Count the lines in the records that contain the string "Barolo", matching case exactly. Reply with the number alone.
┌──
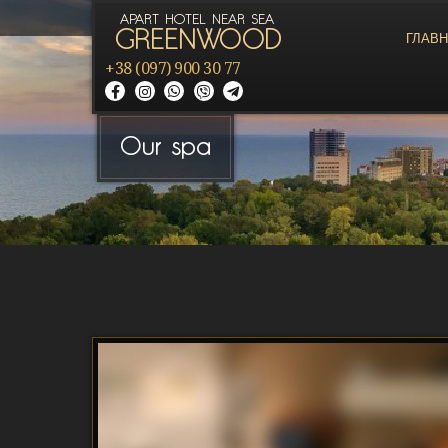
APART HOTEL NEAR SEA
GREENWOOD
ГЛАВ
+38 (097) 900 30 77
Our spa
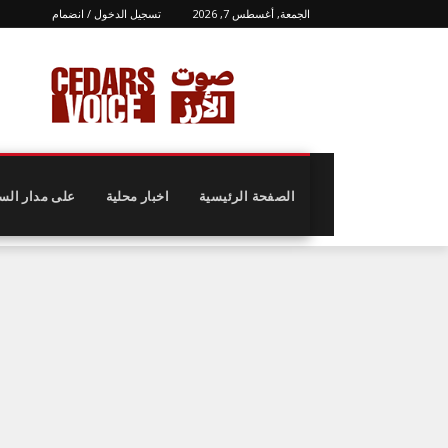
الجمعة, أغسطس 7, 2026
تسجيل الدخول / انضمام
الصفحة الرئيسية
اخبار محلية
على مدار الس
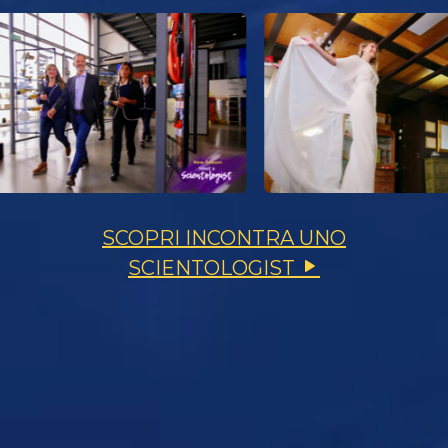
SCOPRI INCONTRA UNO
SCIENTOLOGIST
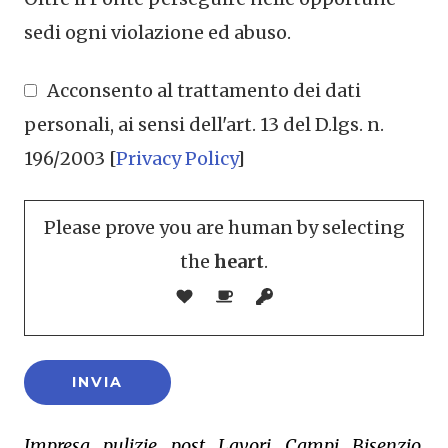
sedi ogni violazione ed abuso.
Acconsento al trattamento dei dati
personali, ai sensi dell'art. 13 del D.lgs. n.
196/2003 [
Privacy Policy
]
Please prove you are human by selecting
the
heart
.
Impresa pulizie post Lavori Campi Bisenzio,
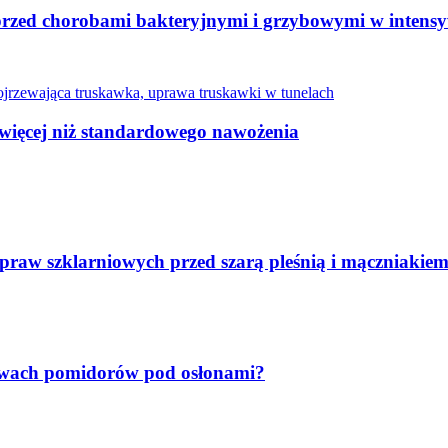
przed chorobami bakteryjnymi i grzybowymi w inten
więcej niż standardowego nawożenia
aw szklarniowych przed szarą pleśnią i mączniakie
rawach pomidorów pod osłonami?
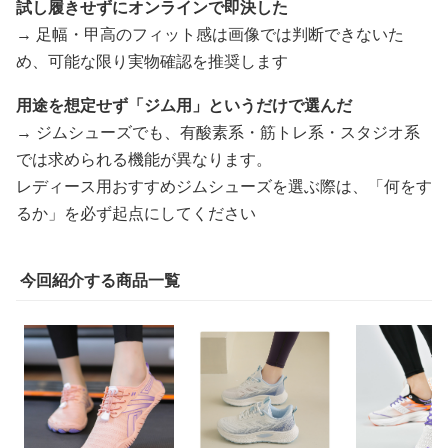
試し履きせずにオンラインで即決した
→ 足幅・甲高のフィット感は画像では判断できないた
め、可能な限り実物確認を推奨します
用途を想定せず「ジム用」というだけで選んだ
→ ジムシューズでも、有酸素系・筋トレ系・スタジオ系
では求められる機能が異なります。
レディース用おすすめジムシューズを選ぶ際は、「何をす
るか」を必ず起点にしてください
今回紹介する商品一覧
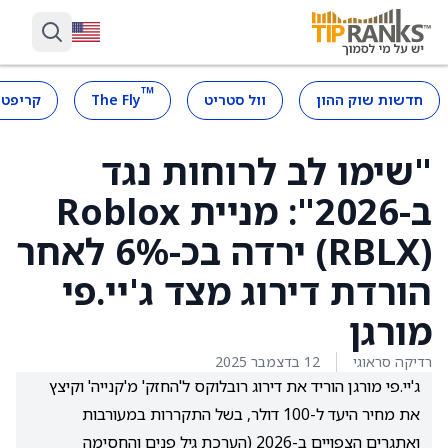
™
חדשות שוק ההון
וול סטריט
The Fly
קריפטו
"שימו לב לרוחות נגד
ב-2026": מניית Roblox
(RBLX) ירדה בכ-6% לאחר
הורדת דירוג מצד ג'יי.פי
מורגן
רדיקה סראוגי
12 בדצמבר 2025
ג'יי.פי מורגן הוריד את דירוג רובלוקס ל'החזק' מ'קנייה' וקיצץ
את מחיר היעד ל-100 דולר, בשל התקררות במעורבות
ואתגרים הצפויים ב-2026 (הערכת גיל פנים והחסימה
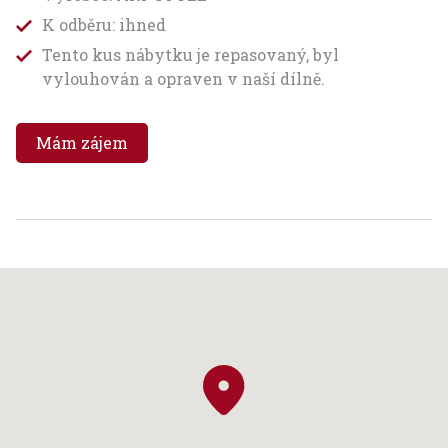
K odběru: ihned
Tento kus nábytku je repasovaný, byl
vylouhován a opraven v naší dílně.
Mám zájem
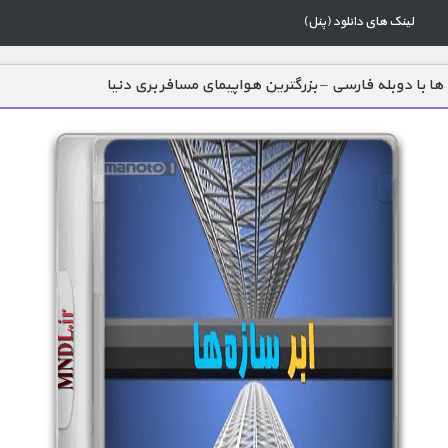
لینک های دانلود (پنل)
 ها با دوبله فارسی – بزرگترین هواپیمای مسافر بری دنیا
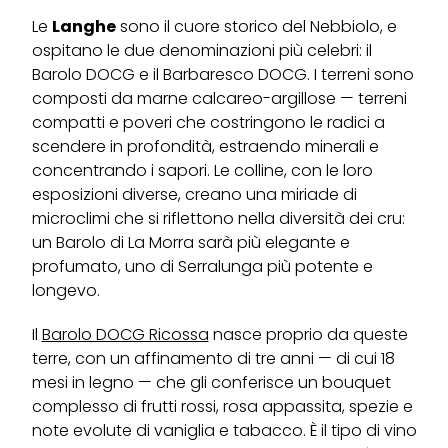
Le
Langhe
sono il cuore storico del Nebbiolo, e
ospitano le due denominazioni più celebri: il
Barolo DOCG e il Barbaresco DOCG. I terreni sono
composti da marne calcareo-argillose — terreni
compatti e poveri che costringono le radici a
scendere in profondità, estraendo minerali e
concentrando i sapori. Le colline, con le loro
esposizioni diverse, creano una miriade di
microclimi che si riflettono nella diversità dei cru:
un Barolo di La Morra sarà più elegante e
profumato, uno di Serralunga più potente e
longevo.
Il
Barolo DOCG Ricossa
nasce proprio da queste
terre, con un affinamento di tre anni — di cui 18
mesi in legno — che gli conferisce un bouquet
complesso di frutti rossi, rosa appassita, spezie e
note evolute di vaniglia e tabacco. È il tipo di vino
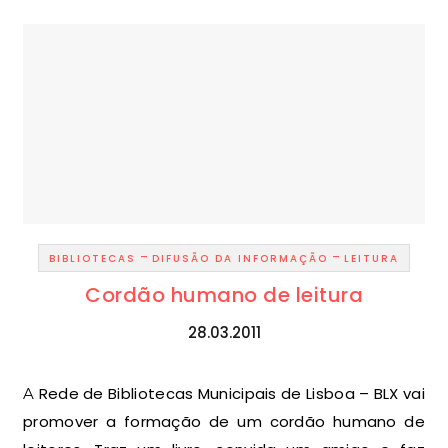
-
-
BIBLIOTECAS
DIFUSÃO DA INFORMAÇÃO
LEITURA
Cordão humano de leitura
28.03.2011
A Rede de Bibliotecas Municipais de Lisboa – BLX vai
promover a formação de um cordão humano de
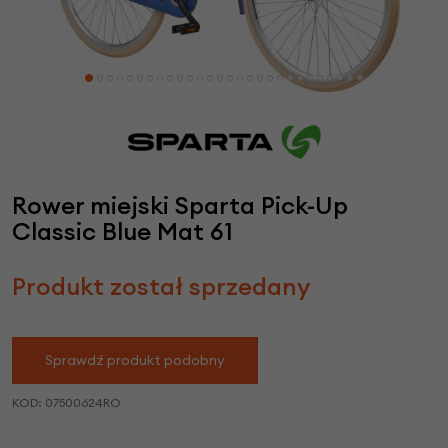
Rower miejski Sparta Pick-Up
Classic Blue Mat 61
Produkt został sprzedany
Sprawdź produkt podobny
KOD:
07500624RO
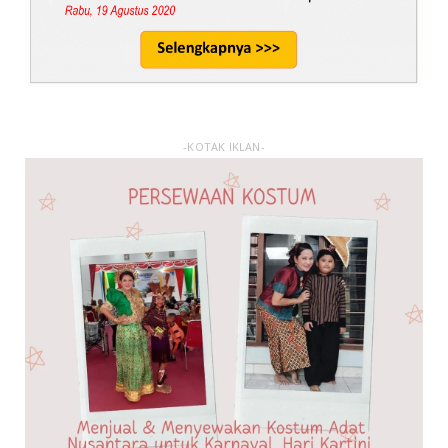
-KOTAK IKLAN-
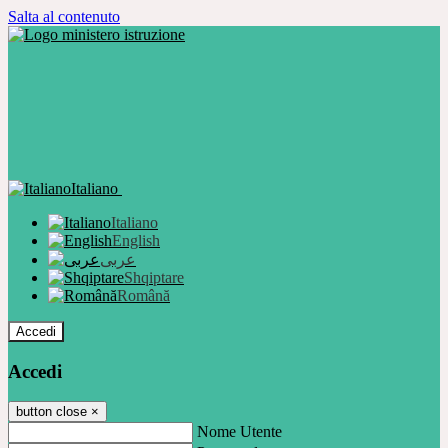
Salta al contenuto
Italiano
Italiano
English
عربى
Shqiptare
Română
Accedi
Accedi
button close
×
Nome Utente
└──
**Reply to the task**
3